Today, within 5 months of acquiring Eventador, Cloudera is very happy to announce that SQL Stream Builder is now relaunched as Cloudera SQL Stream Builder. This can be completed once it is fully integrated with the Shared Data Experience (SDX) of the Cloudera Data Platform (CDP). After integration, SQL Stream Builder with SDX can take advantage of the equally unified security and management as the rest of the platform.
What is SQL Stream Builder?
Cloudera's SQL Stream Builder now enhances the powerful stream processing capabilities of streaming media platform of Cloudera's Data Stream (CDF). It provides a slick user interface for writing SQL queries aiming at real-time data streams in Apache Kafka or Apache Flink. This enables developers, data analysts, and data scientists to write streaming applications using only SQL. They no longer need to rely on any skilled Java or Scala developers to write special programs to access these data streams.
SQL Stream Builder runs SQL continuously through Flink. It provides syntax checking, error reporting, pattern detection, query creation, sampling results, and creation output with a simple and visualized user interface. It provides an advanced materialized view engine as well, which enables other applications to access real-time aggregated data sets through a simple REST API.
There is an expiration of data. In current business environment, the data you receive must be processed immediately to understand the business impact and take action. If you can only ingest all the data in real time, but cannot use what the data means to you, then streaming analysis solutions are not favorable. Imagine a scenario: a manufacturer receives a data stream with millions of messages every day from a dozen or more manufacturing plants. If they need to know where a specific surge of a stream comes from, or need to detect a specific anomaly in the stream, they should be able to query the stream in real time. It is inappropriate for them to send all to the storage and then analyze it the next day to find feasible solutions because the data will have no value in the next day. The skills of performing such real-time queries are usually mastered by a few people in an organization, who have unique skills such as Scala or Java, and can write code to gain solutions. This is not a scalable model.
SQL is a universal language
In the past three decades, SQL has become an accepted method for querying across multiple database systems. Among the key corporate data tools, SQL is also one of the most popular skills. Since data analysts and data scientists are struggling to easily gain access to real-time data streams, SQL has become an easy choice for this task. However, this is a key challenge. Unlike database tables that usually have a fixed number of rows at any given time point, streaming is unrestricted. This means that they are continuous in nature, and neither have limits nor enter in order. Some messages may also come later or lead to malfunction, which makes it challenging to query the data stream through SQL.
The data stream must be processed using tiny time slices called "windows", such as 5 seconds.

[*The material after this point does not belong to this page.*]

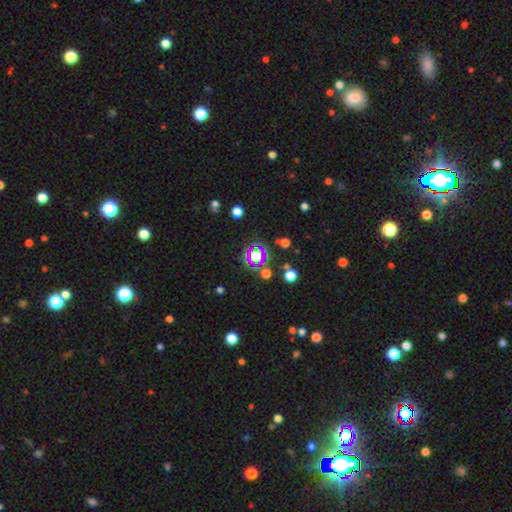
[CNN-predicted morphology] The model was most divided on "smooth or featured": star or artifact: 62%, smooth: 26%, featured or disk: 11%.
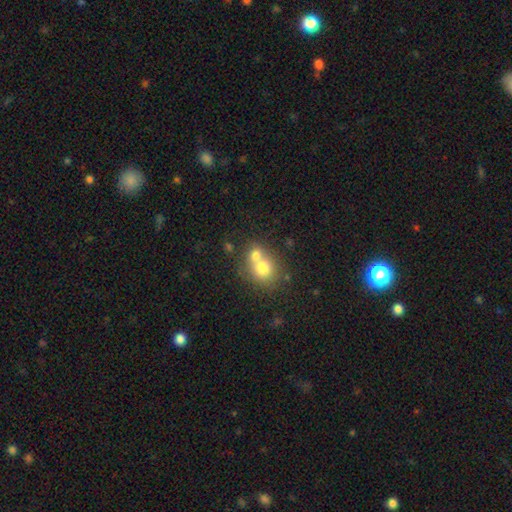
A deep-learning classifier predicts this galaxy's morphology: Smooth or featured? smooth (71%)
How rounded? round (70%)
Merging? merger (62%)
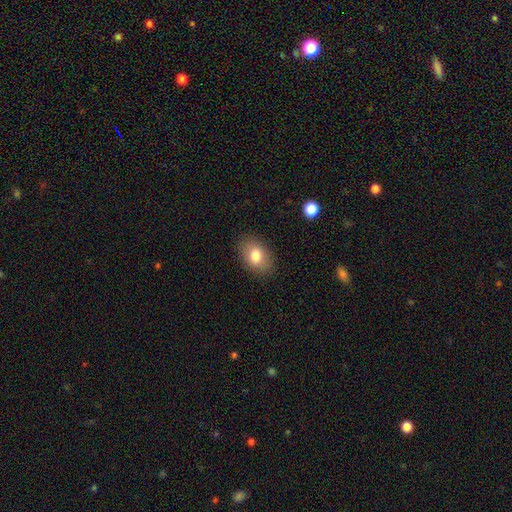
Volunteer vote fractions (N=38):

Each message on the stream also has a timestamp which can be used to detect the order in which the message should be processed. Therefore, using SQL as the basic tool, and some other keywords are added to process the data flow in the context of the time window. Streaming SQL or Continuous SQL was born for this. Their UIs and functions are similar to regular SQL, but they have many other constructs that can be used to group streams within a specific time frame. They also support a series of aggregation functions to perform various augmentation tasks on the stream, such as querying averages, sums, counts, etc. These functions can immediately allow data analysts and data scientists to use SQL to query data streams! This is what we call the democratization of real-time data within the organization.

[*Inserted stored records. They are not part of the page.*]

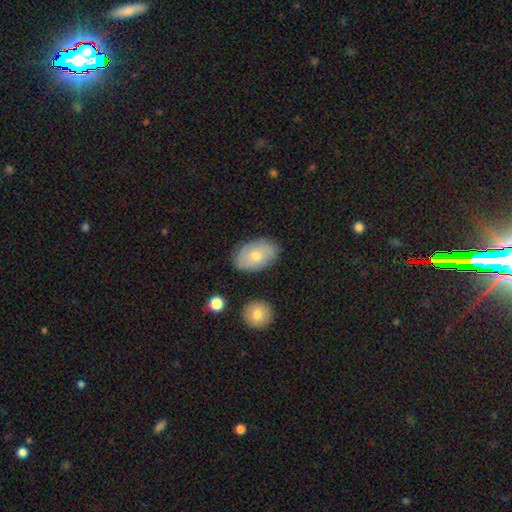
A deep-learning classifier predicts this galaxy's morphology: Smooth or featured? Predicted: smooth (p=0.57). How rounded? Predicted: in between (p=0.89). Merging? Predicted: none (p=0.82).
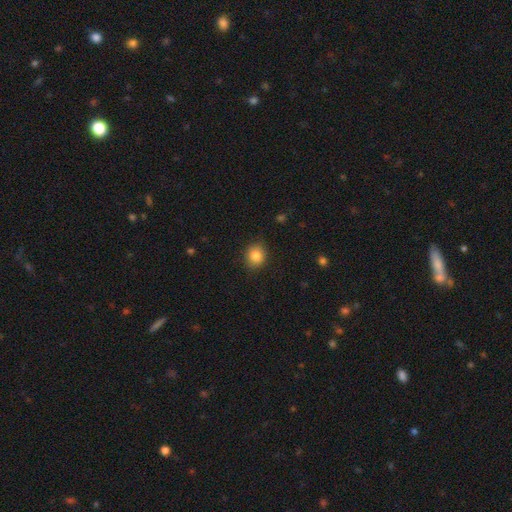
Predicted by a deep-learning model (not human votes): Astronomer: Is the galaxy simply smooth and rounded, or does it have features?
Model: smooth — 85%.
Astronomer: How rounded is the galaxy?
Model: round — 70%.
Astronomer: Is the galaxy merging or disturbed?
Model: none — 86%.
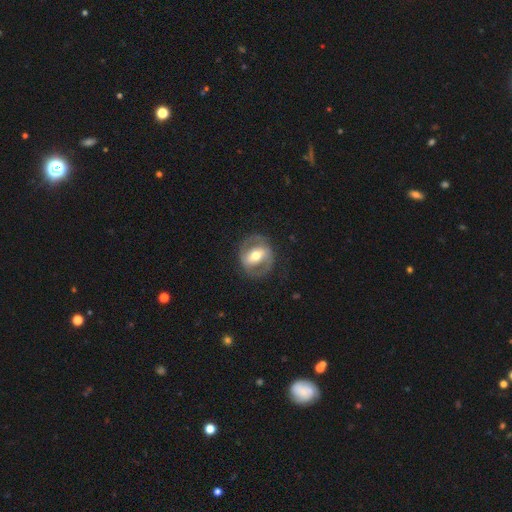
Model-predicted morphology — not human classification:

Figure: SQL Stream Builder brings the simplicity of SQL and the value of using real-time streaming to obtain data
Why users are excited about SQL Stream Builder?
Release all user roles' access rights to real-time data -- Data analysts and data scientists can use SQL Stream Builder to run temporary queries by themselves.

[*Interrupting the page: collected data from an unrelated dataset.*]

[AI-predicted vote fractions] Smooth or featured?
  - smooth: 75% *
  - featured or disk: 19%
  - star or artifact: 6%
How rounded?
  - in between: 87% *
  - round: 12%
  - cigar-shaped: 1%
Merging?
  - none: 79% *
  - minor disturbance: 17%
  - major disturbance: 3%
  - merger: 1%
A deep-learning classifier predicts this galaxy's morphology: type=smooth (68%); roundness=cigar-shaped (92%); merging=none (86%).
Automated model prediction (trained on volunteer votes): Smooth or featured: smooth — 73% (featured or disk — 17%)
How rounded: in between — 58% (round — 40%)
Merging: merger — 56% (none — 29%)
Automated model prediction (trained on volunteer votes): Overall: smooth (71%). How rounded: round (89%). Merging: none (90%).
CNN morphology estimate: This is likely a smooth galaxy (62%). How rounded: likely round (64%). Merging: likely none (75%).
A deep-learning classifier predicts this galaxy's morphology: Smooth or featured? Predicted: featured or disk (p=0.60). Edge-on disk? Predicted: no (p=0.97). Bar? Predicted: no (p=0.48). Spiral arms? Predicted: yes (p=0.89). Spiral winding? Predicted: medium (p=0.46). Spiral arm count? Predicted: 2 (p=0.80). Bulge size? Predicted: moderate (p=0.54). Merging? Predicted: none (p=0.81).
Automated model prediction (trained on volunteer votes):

Simplify the process of building streaming applications -- SQL Stream Builder provides an interactive user interface that supports streaming SQL. This allows users to run continuous queries on the data stream within a specific time window. You can also add multiple data streams and perform aggregation.
Expose aggregated data stream to other applications -- SQL Stream Builder allows the creation of materialized views, which can be easily exposed to other applications through the REST API. This again releases the value locked in the real-time data stream to more applications throughout the enterprise.
Speed up queries with minimal impact on the core system -- The real function of SQL Stream Builder lies in its underlying engine, which can make these queries execute very fast without burdening the core system that saves such data streams. For example, Kafka broker saves the data stream in its topic.